#### ZUR AUFGABE:
Gib aus dem Textauszug über die Namenssuche der Band den Abschnitt von „Damals beabsichtigten wir“ bis „Stiff Kittens angekündigt.“ wortgetreu wieder.

#### AUSGEWÄHLTE TEXTSTELLE:
•••

Wir brauchten aber dringend einen Namen. Richard Boon schlug uns daraufhin Stiff Kittens vor, was uns anfänglich gut gefiel, weil es ein brauchbarer Punk-Name war. Aber wir waren uns unsicher, wie lange so ein Name gut klingen würde. Außerdem, wenn ich ehrlich bin, trug auch der Umstand, dass er von außen kam, dazu bei, dass wir uns letztendlich dagegen entschieden. Der Name, den wir uns selbst ausdachten und mit dem wir alle einverstanden waren, lautete schließlich Warsaw. Wir fanden nämlich, dass unsere Musik eine kühle, strenge Atmosphäre ausstrahlte – und die Stadt Warschau, auf Englich Warsaw, schien uns ein kühler, strenger Ort zu sein. Natürlich war noch nie jemand von uns je dort gewesen. Und so wurde Warsaw der Name, der nicht mehr sein sollte als ein Platzhalter. Fürs Erste musste das jedenfalls reichen.

Damals beabsichtigten wir noch nicht, unmittelbar einen bleibenden, tiefschürfenden Eindruck auf die Welt zu machen, sondern einfach nur, unseren ersten Gig zu spielen, Live-Erfahrung zu sammeln und herauszufinden, wie es sich anfühlte, vor einem Publikum aufzutreten. Es wäre einfach nur unser erster Schritt, ein unspektakulärer erster Schritt auf dem Weg, der uns bevorstand. Außerdem stellte sich heraus, dass es bereits eine Band namens Warsaw Pakt gab, weshalb wir ohnehin bald mal unseren Namen würden ändern müssen, aber fürs Erste waren wir jetzt Warsaw. Ich weiß aber noch, dass diese Entscheidung zu spät fiel, um auf den Konzertplakaten noch berücksichtigt zu werden, denn da wurden wir als Stiff Kittens angekündigt.

Und so machten wir uns startklar und heuerten kurz vor dem Gig einen Schlagzeuger namens Tony Tabac an. Wir waren bereit für unser erstes Konzert. Nun ja, mehr oder weniger zumindest.

•••

(Keypoint-Daten für Körper oder Hand)

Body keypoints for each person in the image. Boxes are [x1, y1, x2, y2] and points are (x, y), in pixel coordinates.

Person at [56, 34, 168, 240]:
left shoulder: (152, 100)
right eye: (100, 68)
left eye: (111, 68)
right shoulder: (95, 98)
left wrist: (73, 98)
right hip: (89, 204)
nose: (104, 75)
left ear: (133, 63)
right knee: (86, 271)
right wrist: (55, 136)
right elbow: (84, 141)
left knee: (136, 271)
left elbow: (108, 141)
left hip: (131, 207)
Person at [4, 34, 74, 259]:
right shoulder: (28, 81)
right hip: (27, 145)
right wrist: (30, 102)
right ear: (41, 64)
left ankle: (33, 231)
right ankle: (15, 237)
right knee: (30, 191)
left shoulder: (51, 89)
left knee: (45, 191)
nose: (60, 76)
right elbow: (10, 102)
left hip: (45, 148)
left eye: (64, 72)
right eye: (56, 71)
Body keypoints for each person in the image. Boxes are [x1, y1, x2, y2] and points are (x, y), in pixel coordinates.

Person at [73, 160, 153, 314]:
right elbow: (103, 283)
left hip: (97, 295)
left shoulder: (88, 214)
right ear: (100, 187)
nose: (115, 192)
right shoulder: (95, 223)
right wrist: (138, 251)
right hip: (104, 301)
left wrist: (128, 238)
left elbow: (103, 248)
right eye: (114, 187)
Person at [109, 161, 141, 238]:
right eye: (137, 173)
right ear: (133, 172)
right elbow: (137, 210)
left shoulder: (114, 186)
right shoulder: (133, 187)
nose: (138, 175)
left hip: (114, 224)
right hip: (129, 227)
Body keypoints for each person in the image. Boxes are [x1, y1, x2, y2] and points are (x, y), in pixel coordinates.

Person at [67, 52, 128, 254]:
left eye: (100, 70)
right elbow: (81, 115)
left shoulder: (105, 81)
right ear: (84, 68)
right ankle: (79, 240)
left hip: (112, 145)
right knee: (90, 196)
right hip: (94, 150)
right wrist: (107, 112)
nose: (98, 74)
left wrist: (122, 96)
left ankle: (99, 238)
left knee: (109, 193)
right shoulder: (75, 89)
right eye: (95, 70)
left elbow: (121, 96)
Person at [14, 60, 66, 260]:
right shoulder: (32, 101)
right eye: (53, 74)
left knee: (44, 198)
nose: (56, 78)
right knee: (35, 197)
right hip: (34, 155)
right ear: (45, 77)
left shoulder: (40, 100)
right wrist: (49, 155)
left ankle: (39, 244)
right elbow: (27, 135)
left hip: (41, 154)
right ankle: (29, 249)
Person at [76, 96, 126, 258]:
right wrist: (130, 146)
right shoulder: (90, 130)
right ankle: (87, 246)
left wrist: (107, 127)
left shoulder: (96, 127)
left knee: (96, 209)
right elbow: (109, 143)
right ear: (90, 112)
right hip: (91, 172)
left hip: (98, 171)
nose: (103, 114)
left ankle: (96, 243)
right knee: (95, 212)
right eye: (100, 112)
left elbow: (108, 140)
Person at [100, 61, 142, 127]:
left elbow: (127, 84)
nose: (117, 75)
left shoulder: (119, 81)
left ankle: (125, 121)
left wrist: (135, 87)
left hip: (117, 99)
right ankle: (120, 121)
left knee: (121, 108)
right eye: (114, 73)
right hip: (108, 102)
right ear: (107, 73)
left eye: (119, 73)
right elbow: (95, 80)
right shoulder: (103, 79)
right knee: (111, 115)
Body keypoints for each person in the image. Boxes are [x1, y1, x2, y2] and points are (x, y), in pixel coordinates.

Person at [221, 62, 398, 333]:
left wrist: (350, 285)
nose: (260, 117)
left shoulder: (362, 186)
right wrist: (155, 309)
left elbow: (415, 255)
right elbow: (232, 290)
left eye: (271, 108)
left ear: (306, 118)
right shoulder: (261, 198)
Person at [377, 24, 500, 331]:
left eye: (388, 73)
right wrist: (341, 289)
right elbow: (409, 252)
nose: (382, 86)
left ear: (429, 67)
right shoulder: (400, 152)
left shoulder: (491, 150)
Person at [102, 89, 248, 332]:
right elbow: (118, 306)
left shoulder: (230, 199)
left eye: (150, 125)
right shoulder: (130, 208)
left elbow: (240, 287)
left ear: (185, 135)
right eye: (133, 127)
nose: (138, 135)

•••

#### ERGEBNIS DER AUFGABE:
Damals beabsichtigten wir noch nicht, unmittelbar einen bleibenden, tiefschürfenden Eindruck auf die Welt zu machen, sondern einfach nur, unseren ersten Gig zu spielen, Live-Erfahrung zu sammeln und herauszufinden, wie es sich anfühlte, vor einem Publikum aufzutreten. Es wäre einfach nur unser erster Schritt, ein unspektakulärer erster Schritt auf dem Weg, der uns bevorstand. Außerdem stellte sich heraus, dass es bereits eine Band namens Warsaw Pakt gab, weshalb wir ohnehin bald mal unseren Namen würden ändern müssen, aber fürs Erste waren wir jetzt Warsaw. Ich weiß aber noch, dass diese Entscheidung zu spät fiel, um auf den Konzertplakaten noch berücksichtigt zu werden, denn da wurden wir als Stiff Kittens angekündigt.